On the current road trip, THT has just 14 points, needing 23 shots to score even that.

Offensive inefficiency has been a problem, particularly when you consider that most of his offense should either be at the rim or on spot-up shooting opportunities. Since Dec. 21, when he returned after missing four games following a positive coronavirus test, he’s been below 40% from the field and right at 22% from three-point range — his rebounding and assist numbers hovering right at 2.3 per game.

With the Lakers losing key offensive players on a regular basis, Horton-Tucker hasn’t been able to consistently be a factor for the team. Still, at just 21 years old and occasionally flashing a mature offensive game, hope isn’t lost. But the Lakers need him sooner than later.


Twice on this trip, I’ve tried to ask Russell Westbrook questions postgame that have been met with blank stares and a “Huh?”

I’ll admit, my attempts to get him to talk about internal expectations in Brooklyn were a little too wordy, but after the Lakers lost to Philly, Westbrook leaned into one of his common phrases.

Answering a question from another reporter, Westbrook said the team just needed to “figure it out.”

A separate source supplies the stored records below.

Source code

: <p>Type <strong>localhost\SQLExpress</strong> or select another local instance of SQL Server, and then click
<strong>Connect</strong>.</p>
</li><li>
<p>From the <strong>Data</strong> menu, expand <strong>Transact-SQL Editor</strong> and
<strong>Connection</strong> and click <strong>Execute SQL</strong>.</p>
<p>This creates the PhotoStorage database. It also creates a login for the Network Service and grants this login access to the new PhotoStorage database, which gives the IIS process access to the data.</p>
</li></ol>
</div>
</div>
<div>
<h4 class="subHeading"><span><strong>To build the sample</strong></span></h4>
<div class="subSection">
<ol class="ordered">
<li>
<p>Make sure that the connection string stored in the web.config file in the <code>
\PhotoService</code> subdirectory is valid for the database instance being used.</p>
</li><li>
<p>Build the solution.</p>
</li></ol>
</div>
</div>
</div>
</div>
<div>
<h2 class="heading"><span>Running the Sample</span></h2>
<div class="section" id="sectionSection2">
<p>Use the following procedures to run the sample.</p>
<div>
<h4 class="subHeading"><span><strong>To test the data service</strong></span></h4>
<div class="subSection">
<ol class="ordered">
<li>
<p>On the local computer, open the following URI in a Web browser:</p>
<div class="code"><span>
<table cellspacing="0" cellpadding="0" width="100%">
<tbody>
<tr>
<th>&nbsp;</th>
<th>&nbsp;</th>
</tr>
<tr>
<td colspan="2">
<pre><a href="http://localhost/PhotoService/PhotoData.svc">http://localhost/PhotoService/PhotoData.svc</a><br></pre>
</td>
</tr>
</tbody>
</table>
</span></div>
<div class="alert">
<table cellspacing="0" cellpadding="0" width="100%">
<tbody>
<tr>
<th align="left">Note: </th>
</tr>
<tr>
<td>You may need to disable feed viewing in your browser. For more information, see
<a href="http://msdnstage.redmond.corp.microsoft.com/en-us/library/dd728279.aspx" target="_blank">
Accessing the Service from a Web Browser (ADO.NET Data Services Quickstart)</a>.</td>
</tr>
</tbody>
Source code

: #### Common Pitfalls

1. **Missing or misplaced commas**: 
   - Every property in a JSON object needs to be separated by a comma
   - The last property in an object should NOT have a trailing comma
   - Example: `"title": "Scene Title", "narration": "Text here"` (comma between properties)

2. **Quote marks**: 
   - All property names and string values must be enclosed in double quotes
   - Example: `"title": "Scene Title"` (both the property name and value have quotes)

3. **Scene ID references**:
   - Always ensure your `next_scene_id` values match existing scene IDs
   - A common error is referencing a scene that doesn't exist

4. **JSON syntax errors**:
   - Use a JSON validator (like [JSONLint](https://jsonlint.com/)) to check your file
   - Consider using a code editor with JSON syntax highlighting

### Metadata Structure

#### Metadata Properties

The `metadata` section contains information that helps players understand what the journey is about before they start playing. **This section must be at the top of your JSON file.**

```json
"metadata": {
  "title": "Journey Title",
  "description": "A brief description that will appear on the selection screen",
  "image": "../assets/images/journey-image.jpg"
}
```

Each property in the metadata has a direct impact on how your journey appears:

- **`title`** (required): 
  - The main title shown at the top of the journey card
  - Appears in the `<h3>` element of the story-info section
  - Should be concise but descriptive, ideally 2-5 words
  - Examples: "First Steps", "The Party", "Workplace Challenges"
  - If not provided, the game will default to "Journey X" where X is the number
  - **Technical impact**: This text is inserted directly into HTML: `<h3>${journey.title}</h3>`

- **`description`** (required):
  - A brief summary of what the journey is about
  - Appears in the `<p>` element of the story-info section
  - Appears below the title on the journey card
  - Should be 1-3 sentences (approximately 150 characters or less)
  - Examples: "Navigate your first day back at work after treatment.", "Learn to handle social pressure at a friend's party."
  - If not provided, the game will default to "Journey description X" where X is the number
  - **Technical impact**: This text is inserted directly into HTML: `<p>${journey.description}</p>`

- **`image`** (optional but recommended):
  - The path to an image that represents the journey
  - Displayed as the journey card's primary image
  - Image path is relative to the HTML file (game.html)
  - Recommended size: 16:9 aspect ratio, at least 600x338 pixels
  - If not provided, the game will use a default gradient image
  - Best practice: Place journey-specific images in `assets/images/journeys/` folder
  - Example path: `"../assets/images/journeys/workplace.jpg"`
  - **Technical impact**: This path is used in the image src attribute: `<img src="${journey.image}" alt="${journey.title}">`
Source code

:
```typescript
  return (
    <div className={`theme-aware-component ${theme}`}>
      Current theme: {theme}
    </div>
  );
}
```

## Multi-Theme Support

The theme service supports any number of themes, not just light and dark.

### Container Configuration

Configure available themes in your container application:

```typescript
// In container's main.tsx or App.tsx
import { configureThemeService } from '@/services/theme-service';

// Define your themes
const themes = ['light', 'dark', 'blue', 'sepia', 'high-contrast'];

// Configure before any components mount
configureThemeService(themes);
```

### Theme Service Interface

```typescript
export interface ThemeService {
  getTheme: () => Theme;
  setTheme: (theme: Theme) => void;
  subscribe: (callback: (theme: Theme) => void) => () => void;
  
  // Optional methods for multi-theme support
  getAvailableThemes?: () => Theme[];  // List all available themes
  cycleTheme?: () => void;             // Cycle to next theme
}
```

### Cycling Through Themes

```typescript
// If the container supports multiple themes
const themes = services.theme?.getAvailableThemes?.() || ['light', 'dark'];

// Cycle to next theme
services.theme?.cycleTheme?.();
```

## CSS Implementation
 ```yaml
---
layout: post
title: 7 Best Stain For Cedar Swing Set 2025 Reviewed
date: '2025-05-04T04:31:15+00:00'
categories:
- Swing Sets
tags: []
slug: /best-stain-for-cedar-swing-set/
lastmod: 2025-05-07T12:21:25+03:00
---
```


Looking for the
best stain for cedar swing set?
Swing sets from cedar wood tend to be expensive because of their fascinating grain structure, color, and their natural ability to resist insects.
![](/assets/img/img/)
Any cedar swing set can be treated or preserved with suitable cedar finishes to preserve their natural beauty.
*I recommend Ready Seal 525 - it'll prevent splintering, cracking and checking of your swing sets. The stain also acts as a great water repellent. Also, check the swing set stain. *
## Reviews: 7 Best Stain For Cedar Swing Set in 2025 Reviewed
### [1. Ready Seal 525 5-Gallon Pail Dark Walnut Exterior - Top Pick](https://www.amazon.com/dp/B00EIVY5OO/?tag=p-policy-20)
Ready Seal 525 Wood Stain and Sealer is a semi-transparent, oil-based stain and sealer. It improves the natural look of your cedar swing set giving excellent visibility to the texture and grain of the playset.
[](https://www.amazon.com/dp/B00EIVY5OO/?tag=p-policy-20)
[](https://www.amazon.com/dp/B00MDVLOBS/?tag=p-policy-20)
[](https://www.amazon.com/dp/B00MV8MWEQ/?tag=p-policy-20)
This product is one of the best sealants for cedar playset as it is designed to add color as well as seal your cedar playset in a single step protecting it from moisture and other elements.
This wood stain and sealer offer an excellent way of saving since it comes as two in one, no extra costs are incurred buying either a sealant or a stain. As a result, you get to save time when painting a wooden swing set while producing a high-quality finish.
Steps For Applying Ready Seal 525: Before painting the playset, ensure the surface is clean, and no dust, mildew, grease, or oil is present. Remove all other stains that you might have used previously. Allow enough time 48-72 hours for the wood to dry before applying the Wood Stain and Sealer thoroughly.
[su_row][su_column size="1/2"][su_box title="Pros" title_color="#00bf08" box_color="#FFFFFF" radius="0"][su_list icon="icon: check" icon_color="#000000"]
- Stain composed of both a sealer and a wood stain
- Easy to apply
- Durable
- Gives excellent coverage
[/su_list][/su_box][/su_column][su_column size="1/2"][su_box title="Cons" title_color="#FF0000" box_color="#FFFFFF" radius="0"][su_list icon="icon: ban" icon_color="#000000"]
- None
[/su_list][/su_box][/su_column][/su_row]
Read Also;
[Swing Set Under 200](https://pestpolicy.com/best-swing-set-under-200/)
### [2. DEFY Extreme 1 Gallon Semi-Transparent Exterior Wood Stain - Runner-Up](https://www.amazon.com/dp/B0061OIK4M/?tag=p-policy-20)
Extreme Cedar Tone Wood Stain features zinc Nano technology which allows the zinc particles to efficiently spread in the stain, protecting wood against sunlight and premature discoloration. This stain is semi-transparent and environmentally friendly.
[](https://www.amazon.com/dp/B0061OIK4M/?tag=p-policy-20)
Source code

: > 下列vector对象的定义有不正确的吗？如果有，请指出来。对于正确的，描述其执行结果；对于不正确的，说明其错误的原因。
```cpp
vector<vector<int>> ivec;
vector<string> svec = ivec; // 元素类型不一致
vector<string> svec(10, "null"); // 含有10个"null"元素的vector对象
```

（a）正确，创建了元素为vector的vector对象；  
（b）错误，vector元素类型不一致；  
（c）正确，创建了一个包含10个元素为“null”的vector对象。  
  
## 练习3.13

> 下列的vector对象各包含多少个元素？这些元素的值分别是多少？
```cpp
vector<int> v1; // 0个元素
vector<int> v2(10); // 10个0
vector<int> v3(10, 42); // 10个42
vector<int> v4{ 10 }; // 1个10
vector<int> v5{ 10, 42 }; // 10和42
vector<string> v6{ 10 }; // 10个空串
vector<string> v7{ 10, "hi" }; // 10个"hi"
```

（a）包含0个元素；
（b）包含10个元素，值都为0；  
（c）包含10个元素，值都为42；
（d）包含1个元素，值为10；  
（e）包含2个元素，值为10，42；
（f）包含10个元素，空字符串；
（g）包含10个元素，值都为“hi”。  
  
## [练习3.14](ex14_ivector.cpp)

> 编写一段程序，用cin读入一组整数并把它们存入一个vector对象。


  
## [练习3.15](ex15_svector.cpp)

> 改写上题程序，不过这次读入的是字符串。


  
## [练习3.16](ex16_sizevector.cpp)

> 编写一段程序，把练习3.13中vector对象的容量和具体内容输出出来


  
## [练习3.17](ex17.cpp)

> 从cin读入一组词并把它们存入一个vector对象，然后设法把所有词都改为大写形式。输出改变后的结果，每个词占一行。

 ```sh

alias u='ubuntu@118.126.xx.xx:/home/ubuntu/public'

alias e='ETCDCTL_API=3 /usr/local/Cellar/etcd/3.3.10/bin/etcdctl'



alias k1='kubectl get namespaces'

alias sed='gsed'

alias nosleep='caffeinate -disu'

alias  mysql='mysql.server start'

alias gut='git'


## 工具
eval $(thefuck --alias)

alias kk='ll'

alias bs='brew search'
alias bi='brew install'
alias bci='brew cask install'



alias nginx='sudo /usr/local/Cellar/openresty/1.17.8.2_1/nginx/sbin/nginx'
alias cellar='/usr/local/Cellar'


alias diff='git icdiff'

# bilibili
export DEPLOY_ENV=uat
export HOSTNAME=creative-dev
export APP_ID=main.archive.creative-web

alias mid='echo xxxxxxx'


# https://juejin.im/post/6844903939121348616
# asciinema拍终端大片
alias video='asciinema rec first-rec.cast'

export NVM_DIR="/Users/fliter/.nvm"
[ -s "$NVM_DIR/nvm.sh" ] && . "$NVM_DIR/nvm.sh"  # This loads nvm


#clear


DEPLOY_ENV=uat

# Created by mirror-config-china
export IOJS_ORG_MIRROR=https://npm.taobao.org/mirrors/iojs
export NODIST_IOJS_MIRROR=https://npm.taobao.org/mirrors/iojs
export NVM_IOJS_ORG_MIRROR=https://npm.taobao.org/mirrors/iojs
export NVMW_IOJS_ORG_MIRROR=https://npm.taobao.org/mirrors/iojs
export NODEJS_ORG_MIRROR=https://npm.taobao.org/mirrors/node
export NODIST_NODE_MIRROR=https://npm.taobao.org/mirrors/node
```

I pressed and asked him what, specifically, needed to be figured out. Eventually (after a few tries), here’s what he said:

“Oh, I don’t know. I don’t have that answer. We don’t have all our players, that’s No. 1. Is that what you’re trying to get at, or is it something else?”

I replied by asking why they’re not figuring it out more regularly.

“What happens when you try to figure it out on the fly sometimes [is] it’s not how you want it to be,” he said. “And then for a couple games, you try to figure it out on the fly with somebody out and somebody in. And you see, now you have to change your lineup again, so you have to figure that out as well. So that is the nature of our season thus far, and that’s why I keep saying you gotta figure it out. It just means throughout the game, before games, you have to have a next-man-up mentality.”

Song of the week

“Down by the River” by Neil Young and Crazy Horse (Live Farm Aid 1994)

Can’t listen to this on Spotify anymore, so I thought I’d share one of my favorites. Love this version of this song, haunting, intense and, mostly, rocking. So many great guitar solos.